A second comment reports on the clinical studies supporting Imbruvica’s initial and subsequent FDA approvals, as well as the pediatric studies requested by FDA to extend the Imbruvica patent and regulatory exclusivities, the subsidies provided by the U.S. Orphan Drug Act and the breakdown of listed funders of studies in the NIH database ClinicalTrials.Gov. The comments are available as KEI Briefing Note 2023:3. Among the findings:

  • The Orphan Drug Act tax credit provided a significant subsidy for the development of the Imbruvica. The FDA granted 14 Orphan designations for Imbruvica including eight indications that have received FDA approval. The credit was equal to 50 percent of qualifying expenditures through the end of 2017 and 25 percent thereafter.
  • The 2009 Affordable Care Act (ACA) requires most health plans to pay routine care costs for patients who participate in clinical trials to prevent, detect or treat cancer and other life-threatening conditions.
  • The NIH ClinicalTrials.Gov database lists companies owned by AbbVie or J&J as the sponsor and funder of 21 percent of all trials involving Imbruvica. The NIH is identified as one of the funders of Imbruvica trials 17 percent of the time. The largest funder of trials for Imbruvica is “other.”

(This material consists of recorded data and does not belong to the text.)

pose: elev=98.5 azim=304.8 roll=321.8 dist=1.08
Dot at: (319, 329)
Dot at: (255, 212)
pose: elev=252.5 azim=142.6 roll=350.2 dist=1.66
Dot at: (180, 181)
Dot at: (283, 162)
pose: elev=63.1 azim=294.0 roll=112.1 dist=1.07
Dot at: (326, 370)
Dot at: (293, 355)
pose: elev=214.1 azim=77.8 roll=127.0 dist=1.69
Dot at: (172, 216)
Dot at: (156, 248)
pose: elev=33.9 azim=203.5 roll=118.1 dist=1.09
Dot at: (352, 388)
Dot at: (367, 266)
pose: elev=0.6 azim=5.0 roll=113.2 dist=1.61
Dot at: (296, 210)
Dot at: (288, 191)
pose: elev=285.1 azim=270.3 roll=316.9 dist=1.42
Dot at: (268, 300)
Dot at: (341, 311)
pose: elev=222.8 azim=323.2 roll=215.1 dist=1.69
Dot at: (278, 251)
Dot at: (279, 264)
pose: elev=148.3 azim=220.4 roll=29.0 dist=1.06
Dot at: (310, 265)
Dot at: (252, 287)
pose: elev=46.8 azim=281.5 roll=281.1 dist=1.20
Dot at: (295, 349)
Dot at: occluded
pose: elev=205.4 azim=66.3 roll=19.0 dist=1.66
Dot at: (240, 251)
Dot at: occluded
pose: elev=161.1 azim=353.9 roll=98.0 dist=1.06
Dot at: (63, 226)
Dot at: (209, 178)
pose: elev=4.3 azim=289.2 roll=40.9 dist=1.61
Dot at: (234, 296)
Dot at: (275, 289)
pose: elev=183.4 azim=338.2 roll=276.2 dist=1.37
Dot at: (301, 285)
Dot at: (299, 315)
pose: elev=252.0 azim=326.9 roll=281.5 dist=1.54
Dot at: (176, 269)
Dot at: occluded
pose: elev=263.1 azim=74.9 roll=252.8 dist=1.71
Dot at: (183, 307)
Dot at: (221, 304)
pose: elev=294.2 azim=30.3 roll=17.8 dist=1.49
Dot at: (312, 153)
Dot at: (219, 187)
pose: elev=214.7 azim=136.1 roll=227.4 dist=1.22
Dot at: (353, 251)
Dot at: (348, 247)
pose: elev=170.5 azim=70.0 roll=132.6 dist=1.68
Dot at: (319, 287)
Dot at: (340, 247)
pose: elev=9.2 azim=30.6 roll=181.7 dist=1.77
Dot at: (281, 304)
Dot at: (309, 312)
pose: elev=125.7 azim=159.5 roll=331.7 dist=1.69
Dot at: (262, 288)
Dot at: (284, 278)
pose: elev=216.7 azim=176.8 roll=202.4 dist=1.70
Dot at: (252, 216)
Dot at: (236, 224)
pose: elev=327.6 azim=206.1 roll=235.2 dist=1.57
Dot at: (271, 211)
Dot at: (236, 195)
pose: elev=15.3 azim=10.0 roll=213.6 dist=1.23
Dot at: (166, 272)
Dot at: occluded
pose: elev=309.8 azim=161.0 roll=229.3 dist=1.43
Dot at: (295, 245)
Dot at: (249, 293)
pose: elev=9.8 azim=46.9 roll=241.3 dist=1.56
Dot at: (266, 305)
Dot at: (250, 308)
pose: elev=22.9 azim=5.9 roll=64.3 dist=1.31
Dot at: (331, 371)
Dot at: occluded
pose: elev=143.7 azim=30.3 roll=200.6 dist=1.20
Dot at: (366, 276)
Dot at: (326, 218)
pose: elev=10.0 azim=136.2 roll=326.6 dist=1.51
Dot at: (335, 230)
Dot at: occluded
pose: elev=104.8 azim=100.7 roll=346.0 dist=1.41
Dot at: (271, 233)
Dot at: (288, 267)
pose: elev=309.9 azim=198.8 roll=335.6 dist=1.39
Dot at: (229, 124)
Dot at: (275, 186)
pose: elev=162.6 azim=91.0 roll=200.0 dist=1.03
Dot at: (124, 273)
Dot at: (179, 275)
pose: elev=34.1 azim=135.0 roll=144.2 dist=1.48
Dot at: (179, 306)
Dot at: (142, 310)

The briefing note also discussed the pediatric studies requested by FDA to extend the Imbruvica patent and regulatory exclusivities.

On August 8, 2022, the FDA made a request to Pharmacyclics LLC (a company now owned by AbbVie), to undertake three small studies of Imbruvica on pediatric populations. The request was made under 21 U.S. Code § 355a – Pediatric studies of drugs, and grants a six month extension of the Imbruvica patent and regulatory exclusivities, imposing significant costs on the public.

The requested enrollment for the studies was . . . just 100 patients total. The cost to the public for the three studies with as few as 100 patients is expected to be massive. The 2021 Medicare and Medicaid outlays on Imbruvica were $3.2 billion and the U.S. expenditures on the drug by other payers was also substantial.